Galatasaray erken gol bulduğu zaman istediği oyunu sergilemekte sorun yaşamıyor. Denizlispor karşılaşmasında da iki maç önceki gibi zorlayarak erken öne geçti, daha sonra maç boyu rahat oyununu sürdürdü. Antalya ve Kayseri maçlarında kaybedilen puanların bunda etkili olduğu açık. İç saha maçlarında taktik belli “Oyuna başla ve hemen öne geç”. Zayıf takımlar karşısında bu durum geçerli fakat dişli takımlar karşısında neler olur, bekleyip göreceğiz.
Maçın güzelliklerinden biri Muslera’nın geri dönüşüydü. Galatasaray için çok önemli ve takım için bir futbolcudan öte bir kimlik Muslera. Bundan sonra Galatasaray’ın oyununu da olumlu yönde etkileyecek gibi.
Günümüzün anormal şartlarında artık hiçbir takım eksik, sakat, cezalı gibi mazeretlerin altına saklanamıyor. Elde kim kaldıysa oynamak zorundalar. O yüzden artık teknik direktörlerin bu konuda sızlanmalarına bir son vermeleri gerekiyor.
Üç günde bir maç, aslında futbolcuları da seyircileri de yavaştan bezdirmeye başlasa bile, karşılaşmalar başlayınca heyecan hemen geri geliyor. Galatasaray – Denizlispor maçı da böyle bir havada oynandı. Çevremde futbol seven insanlar bile takımlarının hangi gün maçı olduğunu takip etmekte zorlanıyor.
Galatasaray, ligin ilk haftalarındaki Saracchi üzerinden soldan yüklenme futbolundan vazgeçmiş gibi. Bu maçta ilk yarıda yapılan ve hiçbiri isabet bulmayan 11 orta, bu durumun efektif olmadığının kanıtı gibi. Her şeyden önce Saracchi, eksi formunu bir türlü yakalayamadı. Üst üste yaşadığı adale sakatlıkları, futbolcunun süratini kesmiş, ortalarını etkilemiş gözüküyor. Bu son maçlarda da, Denizlispor maçının ilk yarısında da böyleydi. İkinci yarı o ünlü deparını bir kere hem de ortadan atınca, golü de sağlamış oldu. Sonra da maç sonuna kadar eski günlerine dönüş sinyalleri verdi.

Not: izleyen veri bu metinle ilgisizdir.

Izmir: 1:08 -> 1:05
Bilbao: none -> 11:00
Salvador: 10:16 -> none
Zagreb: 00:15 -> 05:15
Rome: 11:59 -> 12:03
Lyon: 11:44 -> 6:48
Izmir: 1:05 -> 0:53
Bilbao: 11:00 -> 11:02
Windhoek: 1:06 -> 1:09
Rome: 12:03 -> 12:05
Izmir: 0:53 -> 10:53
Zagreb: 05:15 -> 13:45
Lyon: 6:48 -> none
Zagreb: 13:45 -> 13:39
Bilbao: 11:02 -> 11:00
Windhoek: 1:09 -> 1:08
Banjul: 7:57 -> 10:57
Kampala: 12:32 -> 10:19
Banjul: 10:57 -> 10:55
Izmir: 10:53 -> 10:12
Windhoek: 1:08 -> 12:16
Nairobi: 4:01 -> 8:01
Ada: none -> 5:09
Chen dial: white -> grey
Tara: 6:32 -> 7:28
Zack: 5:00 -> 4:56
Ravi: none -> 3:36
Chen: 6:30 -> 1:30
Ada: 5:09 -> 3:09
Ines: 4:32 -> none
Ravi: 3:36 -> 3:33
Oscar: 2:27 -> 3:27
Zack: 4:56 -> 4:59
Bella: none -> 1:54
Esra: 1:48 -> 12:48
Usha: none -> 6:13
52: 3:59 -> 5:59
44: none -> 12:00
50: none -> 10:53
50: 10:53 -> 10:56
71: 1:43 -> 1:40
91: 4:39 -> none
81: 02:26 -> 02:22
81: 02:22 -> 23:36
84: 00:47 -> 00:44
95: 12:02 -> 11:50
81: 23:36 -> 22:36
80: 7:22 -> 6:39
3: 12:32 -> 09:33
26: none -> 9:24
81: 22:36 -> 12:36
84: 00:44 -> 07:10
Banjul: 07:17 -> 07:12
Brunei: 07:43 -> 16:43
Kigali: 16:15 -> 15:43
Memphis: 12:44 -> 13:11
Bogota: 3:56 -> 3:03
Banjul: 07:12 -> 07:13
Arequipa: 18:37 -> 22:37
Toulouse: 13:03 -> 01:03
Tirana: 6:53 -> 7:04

Feghouli ise maçın adamı olmak için oynadı. Sanki sakatlıktan yeni dönen o değilmiş gibiydi. Sarı kırmızılı takımın önemli silahlarından olan Cezayirli, belki de yılın en iyi futbolunu ortaya koyması, önümüzdeki haftalar için de umut verdi.
Galatasaray, evindeki son iki maçta altışar gol attı. Düşeş yani. Tarihinde böyle bir şey var mı, araştırmak lazım. Sonuçta Galatasaray 11 kişi oynadığı maçlarda oldukça başarılı sonuçlar alıyor. Gereksiz uzunluktaki, adı Süper ama kendisi vasat ligimizde en azından taraftarlarını, aralardaki kesintilere rağmen mutlu ediyor.